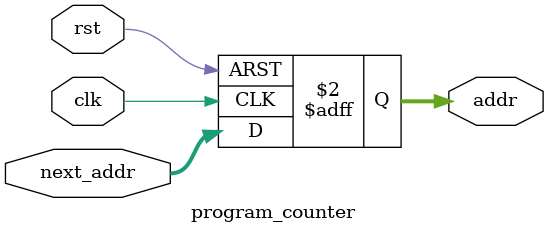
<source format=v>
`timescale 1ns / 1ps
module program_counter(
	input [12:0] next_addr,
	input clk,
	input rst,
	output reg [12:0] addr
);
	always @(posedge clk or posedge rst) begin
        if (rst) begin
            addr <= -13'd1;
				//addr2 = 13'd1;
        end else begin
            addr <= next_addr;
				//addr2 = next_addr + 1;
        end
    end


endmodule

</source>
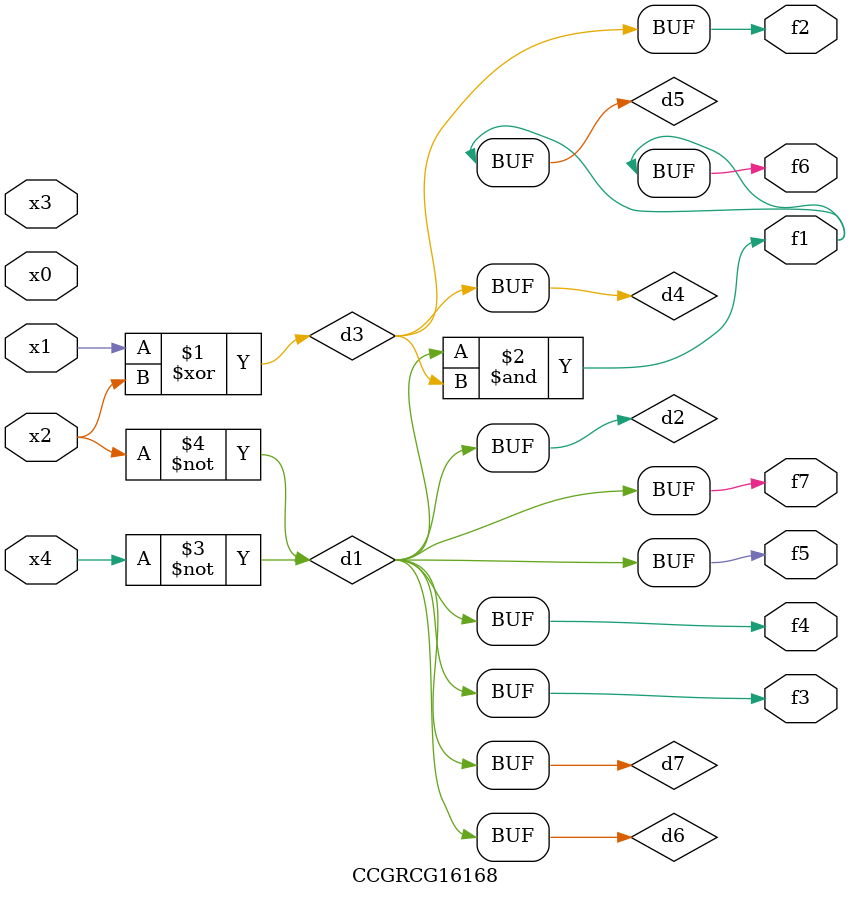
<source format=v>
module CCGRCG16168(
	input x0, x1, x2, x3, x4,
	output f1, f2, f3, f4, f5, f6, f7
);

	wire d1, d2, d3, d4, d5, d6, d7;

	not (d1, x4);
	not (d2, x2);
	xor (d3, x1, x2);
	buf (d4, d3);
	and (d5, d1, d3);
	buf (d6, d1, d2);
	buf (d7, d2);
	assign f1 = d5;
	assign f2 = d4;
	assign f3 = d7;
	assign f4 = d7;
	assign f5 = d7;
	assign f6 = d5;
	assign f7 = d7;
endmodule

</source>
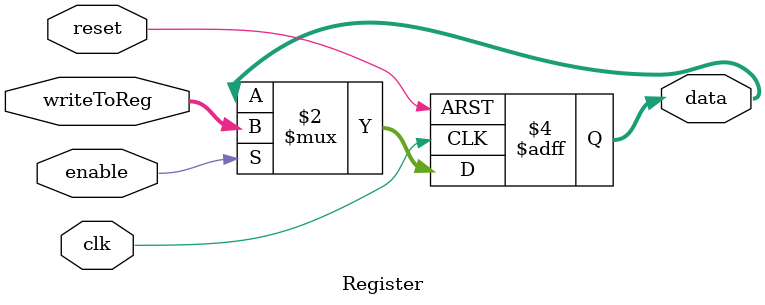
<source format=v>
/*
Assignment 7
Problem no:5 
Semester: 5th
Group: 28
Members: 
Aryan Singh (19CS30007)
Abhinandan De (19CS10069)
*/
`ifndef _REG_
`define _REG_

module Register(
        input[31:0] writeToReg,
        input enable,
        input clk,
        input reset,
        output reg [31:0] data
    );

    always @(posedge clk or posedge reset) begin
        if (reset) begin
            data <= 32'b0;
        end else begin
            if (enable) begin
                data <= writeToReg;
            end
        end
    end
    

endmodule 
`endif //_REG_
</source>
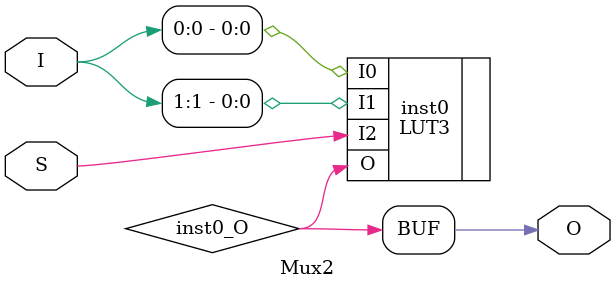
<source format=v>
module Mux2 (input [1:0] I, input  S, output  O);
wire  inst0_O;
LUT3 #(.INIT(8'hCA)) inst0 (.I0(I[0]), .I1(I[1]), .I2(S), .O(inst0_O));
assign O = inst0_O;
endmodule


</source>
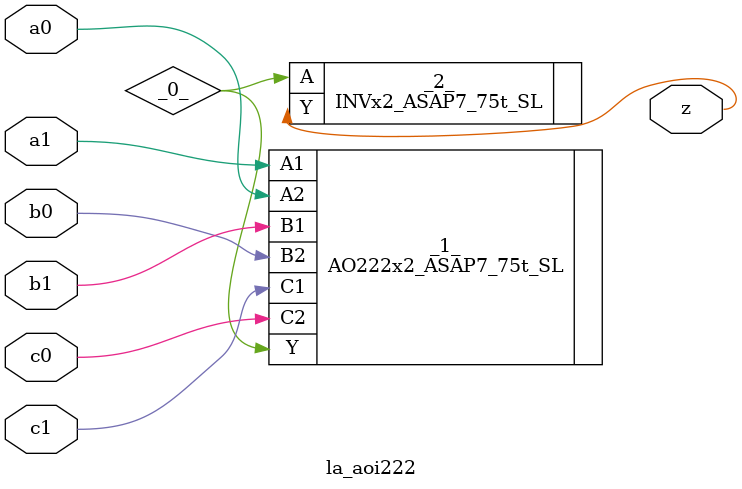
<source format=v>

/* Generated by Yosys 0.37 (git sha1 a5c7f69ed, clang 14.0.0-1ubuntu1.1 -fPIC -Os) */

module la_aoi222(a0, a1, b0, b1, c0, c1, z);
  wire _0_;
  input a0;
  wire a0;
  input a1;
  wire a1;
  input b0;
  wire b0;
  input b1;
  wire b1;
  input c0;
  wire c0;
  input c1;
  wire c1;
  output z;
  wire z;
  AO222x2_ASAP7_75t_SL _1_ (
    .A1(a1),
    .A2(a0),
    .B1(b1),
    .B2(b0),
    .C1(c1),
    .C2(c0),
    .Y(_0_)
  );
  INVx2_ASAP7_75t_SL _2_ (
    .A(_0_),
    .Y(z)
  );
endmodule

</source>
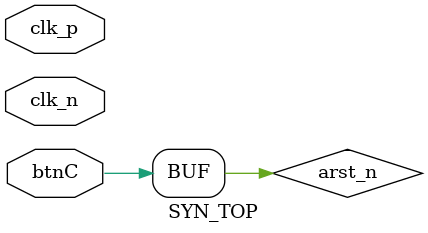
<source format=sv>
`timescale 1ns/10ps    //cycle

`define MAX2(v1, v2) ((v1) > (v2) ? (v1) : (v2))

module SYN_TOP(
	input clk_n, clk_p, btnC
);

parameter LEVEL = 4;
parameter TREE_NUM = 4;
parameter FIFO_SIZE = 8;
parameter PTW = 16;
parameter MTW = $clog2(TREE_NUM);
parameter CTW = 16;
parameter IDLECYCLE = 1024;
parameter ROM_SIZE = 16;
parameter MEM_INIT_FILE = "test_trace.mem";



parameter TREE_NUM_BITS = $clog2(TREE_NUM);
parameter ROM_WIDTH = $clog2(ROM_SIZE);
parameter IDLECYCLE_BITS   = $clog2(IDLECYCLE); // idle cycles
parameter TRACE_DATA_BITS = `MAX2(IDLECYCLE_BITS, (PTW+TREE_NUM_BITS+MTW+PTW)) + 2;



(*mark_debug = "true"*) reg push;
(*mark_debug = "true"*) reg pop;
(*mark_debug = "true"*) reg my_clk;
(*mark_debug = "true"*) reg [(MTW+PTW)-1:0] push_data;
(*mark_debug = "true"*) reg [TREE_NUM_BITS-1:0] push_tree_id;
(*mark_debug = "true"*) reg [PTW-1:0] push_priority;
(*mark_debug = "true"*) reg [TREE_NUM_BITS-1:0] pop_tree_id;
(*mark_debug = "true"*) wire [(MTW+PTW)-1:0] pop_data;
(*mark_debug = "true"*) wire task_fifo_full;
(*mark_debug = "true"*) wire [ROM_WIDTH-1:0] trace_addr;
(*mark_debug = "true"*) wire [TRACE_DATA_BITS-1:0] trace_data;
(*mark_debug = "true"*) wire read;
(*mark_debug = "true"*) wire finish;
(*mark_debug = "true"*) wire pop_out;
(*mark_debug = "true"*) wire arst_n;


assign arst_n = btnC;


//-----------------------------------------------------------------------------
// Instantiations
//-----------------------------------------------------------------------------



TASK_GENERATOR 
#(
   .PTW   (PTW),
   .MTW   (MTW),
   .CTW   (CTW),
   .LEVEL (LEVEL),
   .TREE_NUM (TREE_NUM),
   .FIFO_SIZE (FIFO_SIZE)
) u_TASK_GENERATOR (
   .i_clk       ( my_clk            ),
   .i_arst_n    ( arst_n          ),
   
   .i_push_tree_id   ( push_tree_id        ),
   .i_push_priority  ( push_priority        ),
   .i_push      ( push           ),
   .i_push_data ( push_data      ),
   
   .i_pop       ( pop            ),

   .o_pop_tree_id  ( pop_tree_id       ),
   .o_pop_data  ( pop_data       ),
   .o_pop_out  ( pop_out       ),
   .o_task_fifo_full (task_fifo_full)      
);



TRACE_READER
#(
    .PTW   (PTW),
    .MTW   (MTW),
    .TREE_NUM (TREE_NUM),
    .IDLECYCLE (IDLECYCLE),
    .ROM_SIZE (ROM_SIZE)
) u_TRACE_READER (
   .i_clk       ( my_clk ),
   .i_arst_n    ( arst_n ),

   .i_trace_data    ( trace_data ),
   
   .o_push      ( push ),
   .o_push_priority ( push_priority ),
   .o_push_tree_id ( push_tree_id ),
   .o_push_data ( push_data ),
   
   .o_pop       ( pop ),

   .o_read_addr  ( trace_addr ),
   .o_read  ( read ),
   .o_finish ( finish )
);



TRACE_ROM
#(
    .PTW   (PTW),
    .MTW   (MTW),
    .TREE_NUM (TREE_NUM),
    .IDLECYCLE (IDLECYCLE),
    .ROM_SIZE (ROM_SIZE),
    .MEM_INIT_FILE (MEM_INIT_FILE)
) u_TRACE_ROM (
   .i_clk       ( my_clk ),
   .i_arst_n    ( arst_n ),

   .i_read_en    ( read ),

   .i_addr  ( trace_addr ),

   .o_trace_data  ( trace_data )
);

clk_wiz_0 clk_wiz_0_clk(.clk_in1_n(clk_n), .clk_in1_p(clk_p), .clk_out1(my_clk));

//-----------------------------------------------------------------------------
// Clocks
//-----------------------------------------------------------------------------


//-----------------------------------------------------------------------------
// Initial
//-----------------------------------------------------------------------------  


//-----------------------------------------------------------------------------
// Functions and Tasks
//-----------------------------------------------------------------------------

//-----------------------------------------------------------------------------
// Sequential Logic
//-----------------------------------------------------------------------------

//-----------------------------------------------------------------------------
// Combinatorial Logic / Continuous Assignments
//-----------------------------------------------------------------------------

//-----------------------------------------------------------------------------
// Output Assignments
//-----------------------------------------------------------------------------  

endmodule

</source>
--
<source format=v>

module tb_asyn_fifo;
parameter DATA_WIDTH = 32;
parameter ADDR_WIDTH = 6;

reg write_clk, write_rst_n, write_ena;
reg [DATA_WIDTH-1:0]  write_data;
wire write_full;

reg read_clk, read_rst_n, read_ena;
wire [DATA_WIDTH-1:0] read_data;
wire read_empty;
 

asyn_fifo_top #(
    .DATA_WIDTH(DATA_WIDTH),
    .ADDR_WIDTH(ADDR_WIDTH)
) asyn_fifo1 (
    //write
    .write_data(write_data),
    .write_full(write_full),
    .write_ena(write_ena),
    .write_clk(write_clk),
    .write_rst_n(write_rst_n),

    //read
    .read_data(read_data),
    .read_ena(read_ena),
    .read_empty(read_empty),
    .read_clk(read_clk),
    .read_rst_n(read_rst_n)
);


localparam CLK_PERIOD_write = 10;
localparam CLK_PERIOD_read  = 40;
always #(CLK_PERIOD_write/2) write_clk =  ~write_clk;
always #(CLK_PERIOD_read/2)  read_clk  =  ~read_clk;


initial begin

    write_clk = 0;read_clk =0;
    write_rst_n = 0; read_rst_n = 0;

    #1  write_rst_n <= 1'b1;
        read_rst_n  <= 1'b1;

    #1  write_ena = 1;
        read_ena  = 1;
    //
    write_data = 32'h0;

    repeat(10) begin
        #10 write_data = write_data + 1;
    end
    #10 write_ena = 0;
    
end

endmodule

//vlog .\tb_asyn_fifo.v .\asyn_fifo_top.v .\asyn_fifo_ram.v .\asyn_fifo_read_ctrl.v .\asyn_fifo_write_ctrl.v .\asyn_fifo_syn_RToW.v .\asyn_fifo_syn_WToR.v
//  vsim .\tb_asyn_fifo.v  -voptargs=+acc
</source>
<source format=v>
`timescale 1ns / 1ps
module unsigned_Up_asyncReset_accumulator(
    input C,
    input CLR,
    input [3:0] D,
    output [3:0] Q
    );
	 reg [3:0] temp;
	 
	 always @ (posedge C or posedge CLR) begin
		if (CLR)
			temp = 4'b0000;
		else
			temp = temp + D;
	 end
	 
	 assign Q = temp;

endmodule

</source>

● **Work required**: Wherever the string "Logic" is found in the listing above, copy the line that contains it.

● **Exercise output**:
// Sequential Logic
// Combinatorial Logic / Continuous Assignments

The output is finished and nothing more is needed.